-- begin PASSAGE GIVEN --

# Complex Conjugates: f*(z) = f(z*)

## Main Question or Discussion Point

It's commonly known that if f(z) is analytic, then

f(z*) = f*(z)

that is, an analytic function of the complex conjugate is equal to the complex conjugate of the function...with the proviso that f(x+i0) = f(x) = Re f(x)

I've tried to prove it using the C-R equations but I'm not having much luck. Can anyone point me in the right direction?

Thanks.

Hurkyl
Staff Emeritus
Gold Member
If a function is analytic, then near each point in its domain, it's equal to its Taylor series (which has a positive radius of convergence)

This is known as the Reflection Principle in textbooks.

The two functions $$f(x)$$ and $$g(x) := \overline{f(\overline{x})}$$ are both analytic and they agree on the real line, which is a set with a limit point, therefore they agree everywhere.

Excellent.

Should have spotted the method where you write it as a Taylor series (necessarily with real coefficients, I guess, since the function's restriction to the real line must be real, as stated above) then apply complex conjugation to this series - then it just boils down to showing that the complex conjugate of a complex variable raised to a power is the power of the complex congugate of the variable. In other words

$$(z^n)^{*} = (z^{*})^n$$

which isn't too hard, I hope!

The Identity Theorem method is a bit more sublte, but it makes sense.

Thanks Hurkyl, g_edgar.

nrqed
Homework Helper
Gold Member
Excellent.

Should have spotted the method where you write it as a Taylor series (necessarily with real coefficients, I guess, since the function's restriction to the real line must be real, as stated above) then apply complex conjugation to this series - then it just boils down to showing that the complex conjugate of a complex variable raised to a power is the power of the complex congugate of the variable. In other words

$$(z^n)^{*} = (z^{*})^n$$

which isn't too hard, I hope!
Note that this is actually trivial if you use the polar form.

Note that this is actually trivial if you use the polar form.
Yep, was just thinking that.

-- end PASSAGE GIVEN --
-- begin EXCERPTED DATA --

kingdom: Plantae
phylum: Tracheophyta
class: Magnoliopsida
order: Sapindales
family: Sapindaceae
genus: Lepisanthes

-- end EXCERPTED DATA --

● WHAT YOU NEED TO DO:
- a) Reproduce the part of the complex conjugate thread starting at "that is, an" and ending at "they agree everywhere.".
- b) Using the complex conjugate thread, answer these:
(i) What name do textbooks give to the result f(z*) = f*(z)?
(ii) On what set do the functions f(x) and g(x) agree?
(iii) Which form makes showing (z^n)* = (z*)^n trivial?
- c) Name every forum username that appears in the complex conjugate thread.

● RESULTS FOR EACH TASK:
- a)
that is, an analytic function of the complex conjugate is equal to the complex conjugate of the function...with the proviso that f(x+i0) = f(x) = Re f(x)

I've tried to prove it using the C-R equations but I'm not having much luck. Can anyone point me in the right direction?

Thanks.

Hurkyl
Staff Emeritus
Gold Member
If a function is analytic, then near each point in its domain, it's equal to its Taylor series (which has a positive radius of convergence)

This is known as the Reflection Principle in textbooks.

The two functions $$f(x)$$ and $$g(x) := \overline{f(\overline{x})}$$ are both analytic and they agree on the real line, which is a set with a limit point, therefore they agree everywhere.

- b)
(i) The Reflection Principle
(ii) The real line
(iii) The polar form

- c) Hurkyl, g_edgar, nrqed